Irina, today's market requires that you not be afraid to ask questions and you hilight that point clearly. There's no reason why anyone should be wondering "what to do" because like I said before, if you're not getting any answers, you're working with the wrong professional.
I can't emphasize the need for buyers to engage in conversation with a mortgage professional like yourself to truly understand what they can and can not depend on it today's market. This conversation should take place before putting an offer on a house, opening escrow and accummulating expenses for physical inspections and appraisals.
Especially for the safety of your security deposit...

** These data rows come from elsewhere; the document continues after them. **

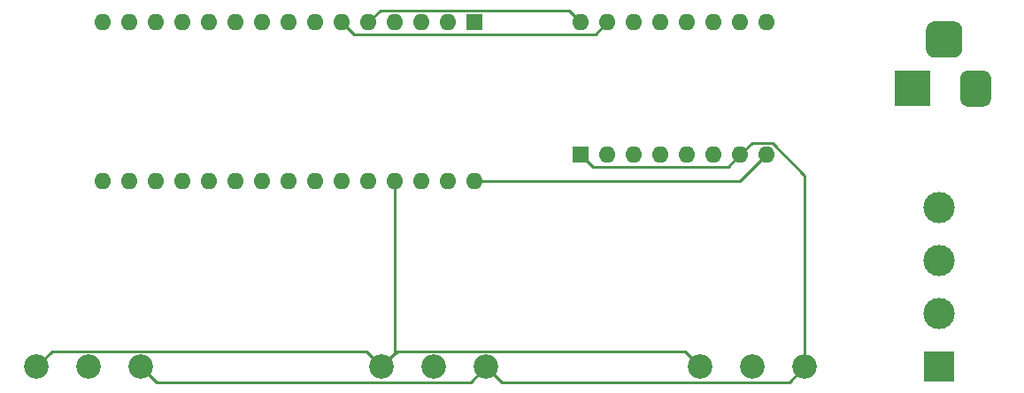
<source format=gbr>
%TF.GenerationSoftware,KiCad,Pcbnew,5.1.10-88a1d61d58~90~ubuntu20.04.1*%
%TF.CreationDate,2021-10-01T23:23:12+02:00*%
%TF.ProjectId,pcb_kicad,7063625f-6b69-4636-9164-2e6b69636164,rev?*%
%TF.SameCoordinates,Original*%
%TF.FileFunction,Copper,L2,Bot*%
%TF.FilePolarity,Positive*%
%FSLAX46Y46*%
G04 Gerber Fmt 4.6, Leading zero omitted, Abs format (unit mm)*
G04 Created by KiCad (PCBNEW 5.1.10-88a1d61d58~90~ubuntu20.04.1) date 2021-10-01 23:23:12*
%MOMM*%
%LPD*%
G01*
G04 APERTURE LIST*
%TA.AperFunction,ComponentPad*%
%ADD10C,2.340000*%
%TD*%
%TA.AperFunction,ComponentPad*%
%ADD11C,3.000000*%
%TD*%
%TA.AperFunction,ComponentPad*%
%ADD12R,3.000000X3.000000*%
%TD*%
%TA.AperFunction,ComponentPad*%
%ADD13O,1.600000X1.600000*%
%TD*%
%TA.AperFunction,ComponentPad*%
%ADD14R,1.600000X1.600000*%
%TD*%
%TA.AperFunction,ComponentPad*%
%ADD15R,3.500000X3.500000*%
%TD*%
%TA.AperFunction,Conductor*%
%ADD16C,0.250000*%
%TD*%
G04 APERTURE END LIST*
D10*
%TO.P,RV1,1*%
%TO.N,+5V*%
X72390000Y-97790000D03*
%TO.P,RV1,2*%
%TO.N,Net-(Nano1-Pad19)*%
X77390000Y-97790000D03*
%TO.P,RV1,3*%
%TO.N,GND*%
X82390000Y-97790000D03*
%TD*%
%TO.P,RV3,1*%
%TO.N,+5V*%
X135890000Y-97790000D03*
%TO.P,RV3,2*%
%TO.N,Net-(Nano1-Pad21)*%
X140890000Y-97790000D03*
%TO.P,RV3,3*%
%TO.N,GND*%
X145890000Y-97790000D03*
%TD*%
%TO.P,RV2,1*%
%TO.N,+5V*%
X105410000Y-97790000D03*
%TO.P,RV2,2*%
%TO.N,Net-(Nano1-Pad20)*%
X110410000Y-97790000D03*
%TO.P,RV2,3*%
%TO.N,GND*%
X115410000Y-97790000D03*
%TD*%
D11*
%TO.P,J2,4*%
%TO.N,Net-(Driver1-Pad6)*%
X158750000Y-82550000D03*
D12*
%TO.P,J2,1*%
%TO.N,Net-(Driver1-Pad3)*%
X158750000Y-97790000D03*
D11*
%TO.P,J2,3*%
%TO.N,Net-(Driver1-Pad5)*%
X158750000Y-87630000D03*
%TO.P,J2,2*%
%TO.N,Net-(Driver1-Pad4)*%
X158750000Y-92710000D03*
%TD*%
D13*
%TO.P,Nano1,16*%
%TO.N,N/C*%
X78740000Y-80010000D03*
%TO.P,Nano1,15*%
X78740000Y-64770000D03*
%TO.P,Nano1,30*%
%TO.N,+12V*%
X114300000Y-80010000D03*
%TO.P,Nano1,14*%
%TO.N,N/C*%
X81280000Y-64770000D03*
%TO.P,Nano1,29*%
%TO.N,GND*%
X111760000Y-80010000D03*
%TO.P,Nano1,13*%
%TO.N,N/C*%
X83820000Y-64770000D03*
%TO.P,Nano1,28*%
X109220000Y-80010000D03*
%TO.P,Nano1,12*%
X86360000Y-64770000D03*
%TO.P,Nano1,27*%
%TO.N,+5V*%
X106680000Y-80010000D03*
%TO.P,Nano1,11*%
%TO.N,N/C*%
X88900000Y-64770000D03*
%TO.P,Nano1,26*%
X104140000Y-80010000D03*
%TO.P,Nano1,10*%
X91440000Y-64770000D03*
%TO.P,Nano1,25*%
X101600000Y-80010000D03*
%TO.P,Nano1,9*%
X93980000Y-64770000D03*
%TO.P,Nano1,24*%
X99060000Y-80010000D03*
%TO.P,Nano1,8*%
X96520000Y-64770000D03*
%TO.P,Nano1,23*%
X96520000Y-80010000D03*
%TO.P,Nano1,7*%
%TO.N,Net-(Driver1-Pad9)*%
X99060000Y-64770000D03*
%TO.P,Nano1,22*%
%TO.N,N/C*%
X93980000Y-80010000D03*
%TO.P,Nano1,6*%
%TO.N,Net-(Driver1-Pad15)*%
X101600000Y-64770000D03*
%TO.P,Nano1,21*%
%TO.N,Net-(Nano1-Pad21)*%
X91440000Y-80010000D03*
%TO.P,Nano1,5*%
%TO.N,Net-(Driver1-Pad16)*%
X104140000Y-64770000D03*
%TO.P,Nano1,20*%
%TO.N,Net-(Nano1-Pad20)*%
X88900000Y-80010000D03*
%TO.P,Nano1,4*%
%TO.N,GND*%
X106680000Y-64770000D03*
%TO.P,Nano1,19*%
%TO.N,Net-(Nano1-Pad19)*%
X86360000Y-80010000D03*
%TO.P,Nano1,3*%
%TO.N,N/C*%
X109220000Y-64770000D03*
%TO.P,Nano1,18*%
X83820000Y-80010000D03*
%TO.P,Nano1,2*%
X111760000Y-64770000D03*
%TO.P,Nano1,17*%
X81280000Y-80010000D03*
D14*
%TO.P,Nano1,1*%
X114300000Y-64770000D03*
%TD*%
%TO.P,J1,3*%
%TO.N,N/C*%
%TA.AperFunction,ComponentPad*%
G36*
G01*
X160960000Y-65545000D02*
X160960000Y-67295000D01*
G75*
G02*
X160085000Y-68170000I-875000J0D01*
G01*
X158335000Y-68170000D01*
G75*
G02*
X157460000Y-67295000I0J875000D01*
G01*
X157460000Y-65545000D01*
G75*
G02*
X158335000Y-64670000I875000J0D01*
G01*
X160085000Y-64670000D01*
G75*
G02*
X160960000Y-65545000I0J-875000D01*
G01*
G37*
%TD.AperFunction*%
%TO.P,J1,2*%
%TO.N,GND*%
%TA.AperFunction,ComponentPad*%
G36*
G01*
X163710000Y-70120000D02*
X163710000Y-72120000D01*
G75*
G02*
X162960000Y-72870000I-750000J0D01*
G01*
X161460000Y-72870000D01*
G75*
G02*
X160710000Y-72120000I0J750000D01*
G01*
X160710000Y-70120000D01*
G75*
G02*
X161460000Y-69370000I750000J0D01*
G01*
X162960000Y-69370000D01*
G75*
G02*
X163710000Y-70120000I0J-750000D01*
G01*
G37*
%TD.AperFunction*%
D15*
%TO.P,J1,1*%
%TO.N,+12V*%
X156210000Y-71120000D03*
%TD*%
D13*
%TO.P,Driver1,16*%
%TO.N,Net-(Driver1-Pad16)*%
X124460000Y-64770000D03*
%TO.P,Driver1,8*%
%TO.N,+12V*%
X142240000Y-77470000D03*
%TO.P,Driver1,15*%
%TO.N,Net-(Driver1-Pad15)*%
X127000000Y-64770000D03*
%TO.P,Driver1,7*%
%TO.N,GND*%
X139700000Y-77470000D03*
%TO.P,Driver1,14*%
%TO.N,Net-(Driver1-Pad13)*%
X129540000Y-64770000D03*
%TO.P,Driver1,6*%
%TO.N,Net-(Driver1-Pad6)*%
X137160000Y-77470000D03*
%TO.P,Driver1,13*%
%TO.N,Net-(Driver1-Pad13)*%
X132080000Y-64770000D03*
%TO.P,Driver1,5*%
%TO.N,Net-(Driver1-Pad5)*%
X134620000Y-77470000D03*
%TO.P,Driver1,12*%
%TO.N,N/C*%
X134620000Y-64770000D03*
%TO.P,Driver1,4*%
%TO.N,Net-(Driver1-Pad4)*%
X132080000Y-77470000D03*
%TO.P,Driver1,11*%
%TO.N,N/C*%
X137160000Y-64770000D03*
%TO.P,Driver1,3*%
%TO.N,Net-(Driver1-Pad3)*%
X129540000Y-77470000D03*
%TO.P,Driver1,10*%
%TO.N,N/C*%
X139700000Y-64770000D03*
%TO.P,Driver1,2*%
%TO.N,+5V*%
X127000000Y-77470000D03*
%TO.P,Driver1,9*%
%TO.N,Net-(Driver1-Pad9)*%
X142240000Y-64770000D03*
D14*
%TO.P,Driver1,1*%
%TO.N,GND*%
X124460000Y-77470000D03*
%TD*%
D16*
%TO.N,Net-(Driver1-Pad16)*%
X105265001Y-63644999D02*
X104140000Y-64770000D01*
X123334999Y-63644999D02*
X105265001Y-63644999D01*
X124460000Y-64770000D02*
X123334999Y-63644999D01*
%TO.N,+12V*%
X139700000Y-80010000D02*
X142240000Y-77470000D01*
X114300000Y-80010000D02*
X139700000Y-80010000D01*
%TO.N,Net-(Driver1-Pad15)*%
X125874999Y-65895001D02*
X127000000Y-64770000D01*
X102725001Y-65895001D02*
X125874999Y-65895001D01*
X101600000Y-64770000D02*
X102725001Y-65895001D01*
%TO.N,GND*%
X138574999Y-78595001D02*
X139700000Y-77470000D01*
X125585001Y-78595001D02*
X138574999Y-78595001D01*
X124460000Y-77470000D02*
X125585001Y-78595001D01*
X145890000Y-79454998D02*
X145890000Y-97790000D01*
X142780001Y-76344999D02*
X145890000Y-79454998D01*
X140825001Y-76344999D02*
X142780001Y-76344999D01*
X139700000Y-77470000D02*
X140825001Y-76344999D01*
X116905001Y-99285001D02*
X115410000Y-97790000D01*
X144394999Y-99285001D02*
X116905001Y-99285001D01*
X145890000Y-97790000D02*
X144394999Y-99285001D01*
X83885001Y-99285001D02*
X82390000Y-97790000D01*
X113914999Y-99285001D02*
X83885001Y-99285001D01*
X115410000Y-97790000D02*
X113914999Y-99285001D01*
%TO.N,+5V*%
X106680000Y-96520000D02*
X105410000Y-97790000D01*
X106680000Y-80010000D02*
X106680000Y-96520000D01*
X103914999Y-96294999D02*
X73885001Y-96294999D01*
X73885001Y-96294999D02*
X72390000Y-97790000D01*
X105410000Y-97790000D02*
X103914999Y-96294999D01*
X134394999Y-96294999D02*
X135890000Y-97790000D01*
X106905001Y-96294999D02*
X134394999Y-96294999D01*
X105410000Y-97790000D02*
X106905001Y-96294999D01*
%TD*%
M02*

</source>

As I've come to expect, great content and insight. I've heard a couple of buyers in the last week sort of frothing at the mouth with the 3% down program, thinking they need to hurry and buy something. Not that they shouldn't buy something, but I'm guessing they may not realize the whole picture when it comes to the PMI. It makes sense that it's disappearing/becoming more expensive, I just didn't have it in my mind when I got the phone calls, so thanks for the jump start.
The mortgage challenges make me like the idea of seller financing more than ever. Putting a deal together without needing bank financing can really make sense sometimes, but the seller needs to understand how to underwrite their own deal, and kind of think like the banks and PMI companies are thinking. Carrying a note is great if you understand and harmonize the inherent risks and rewards.